What the task asks: All lines from the one containing "middle dip: (1356, 1004)" to the end of the data below are to be returned exactly, both ends included, with nothing added.

(Beginning of Information provided)

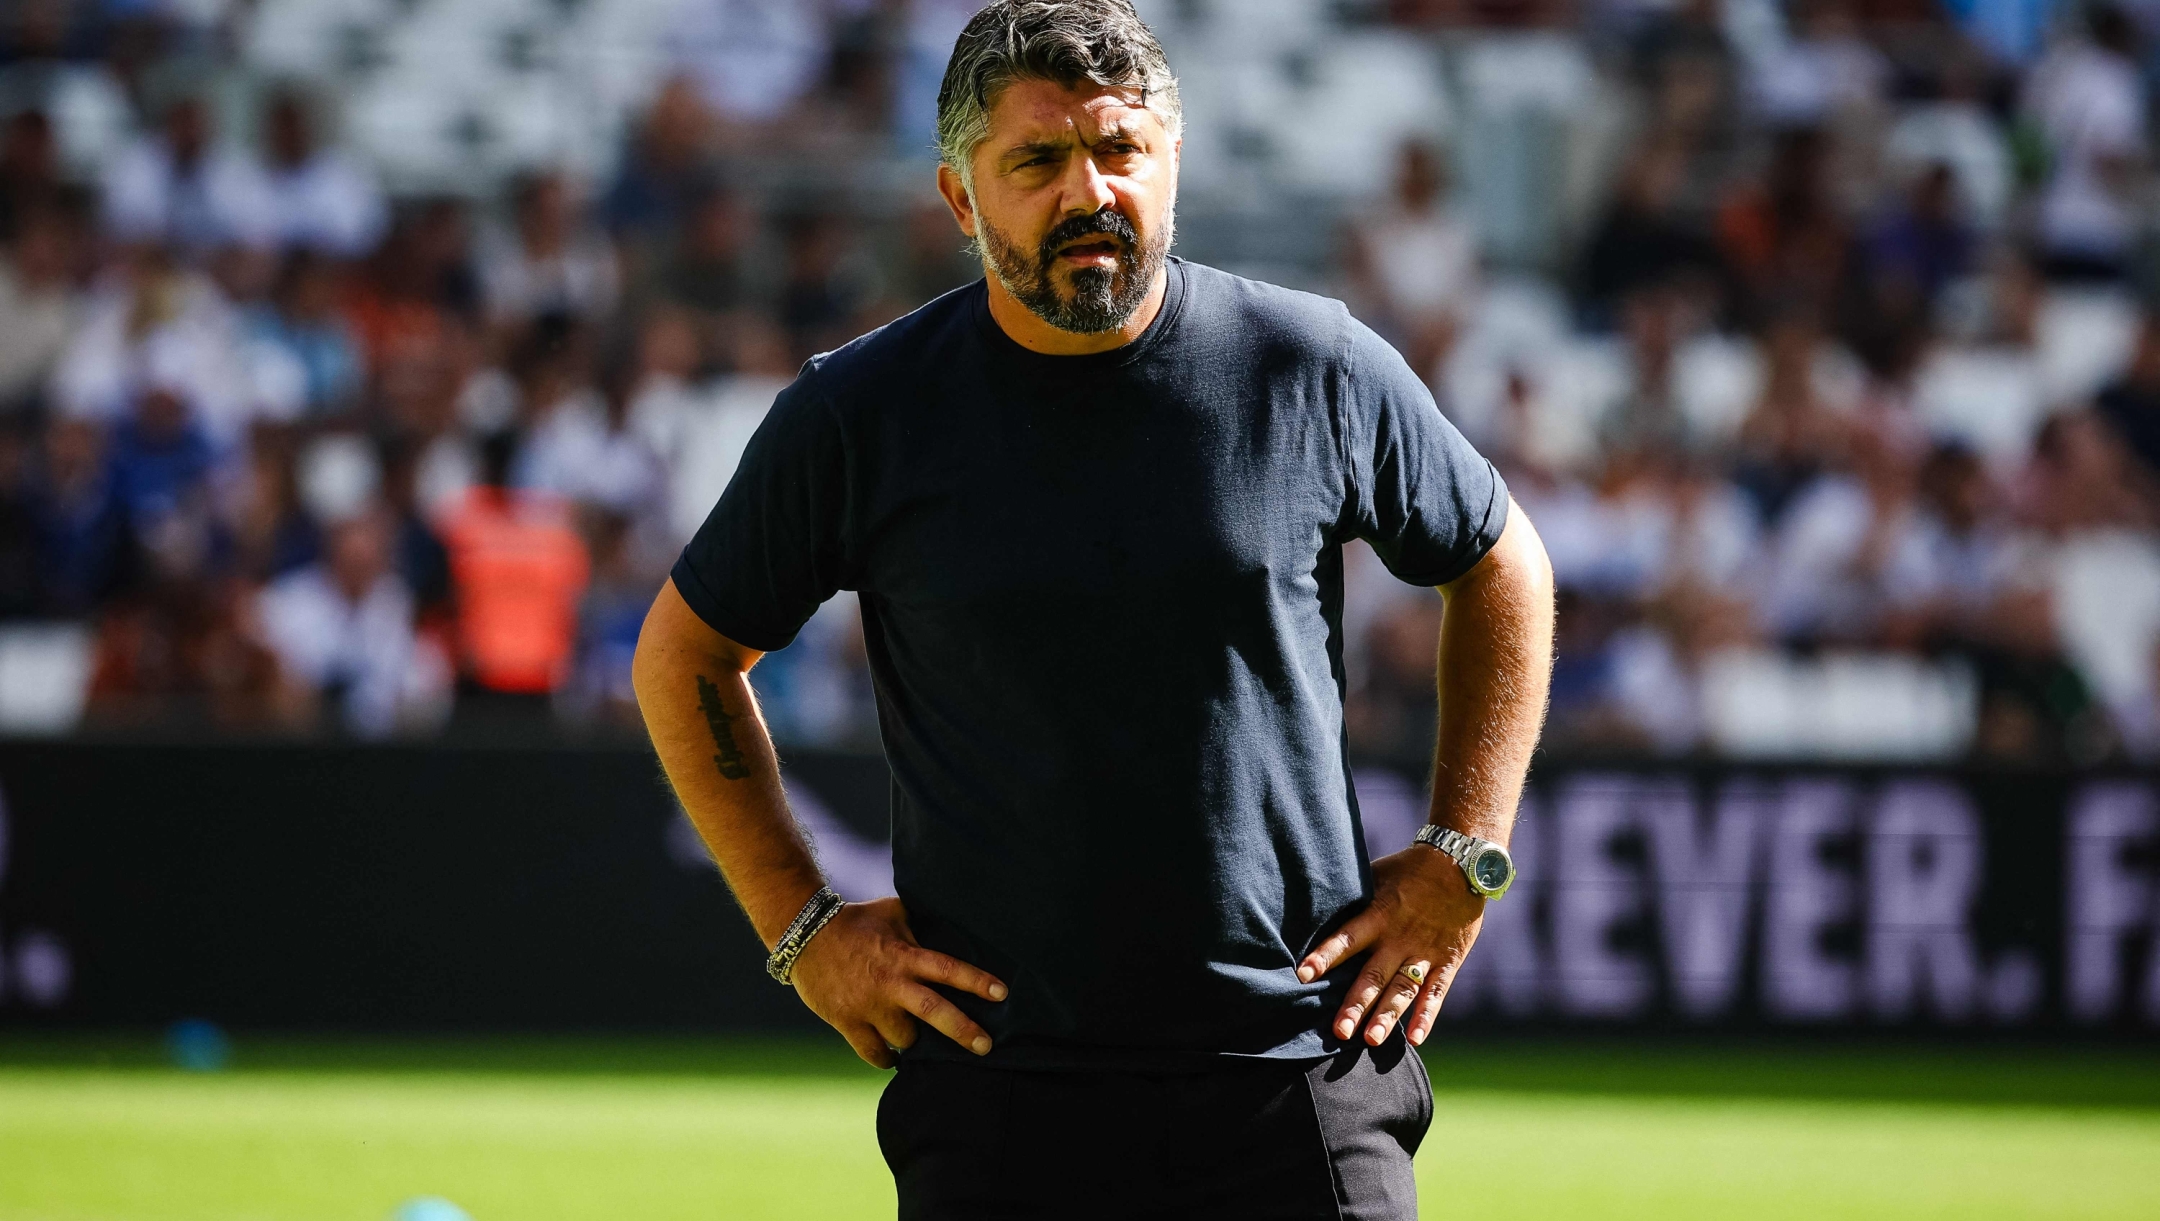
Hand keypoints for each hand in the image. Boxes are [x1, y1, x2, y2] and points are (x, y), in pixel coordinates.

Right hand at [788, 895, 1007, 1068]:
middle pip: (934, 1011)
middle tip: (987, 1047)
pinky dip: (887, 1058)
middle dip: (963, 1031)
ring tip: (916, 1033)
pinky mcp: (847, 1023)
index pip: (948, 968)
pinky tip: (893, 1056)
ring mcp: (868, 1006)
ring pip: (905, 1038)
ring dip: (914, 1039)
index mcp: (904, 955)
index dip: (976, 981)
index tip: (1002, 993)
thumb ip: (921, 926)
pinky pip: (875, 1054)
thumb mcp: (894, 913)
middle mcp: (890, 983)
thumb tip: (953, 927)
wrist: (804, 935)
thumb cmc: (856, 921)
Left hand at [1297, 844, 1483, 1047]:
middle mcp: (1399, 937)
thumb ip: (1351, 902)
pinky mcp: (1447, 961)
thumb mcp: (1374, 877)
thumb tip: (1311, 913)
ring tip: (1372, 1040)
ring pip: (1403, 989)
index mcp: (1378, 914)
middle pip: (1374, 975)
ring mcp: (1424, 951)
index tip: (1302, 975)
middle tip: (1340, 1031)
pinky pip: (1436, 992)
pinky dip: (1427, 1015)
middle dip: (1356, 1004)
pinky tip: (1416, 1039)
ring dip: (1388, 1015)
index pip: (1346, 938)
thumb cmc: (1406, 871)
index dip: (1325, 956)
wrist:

(End of Information provided)

Task response:
middle dip: (1356, 1004)
pinky tip: (1416, 1039)
ring dip: (1388, 1015)
index pip: (1346, 938)
thumb cmc: (1406, 871)
index dip: (1325, 956)
wrist:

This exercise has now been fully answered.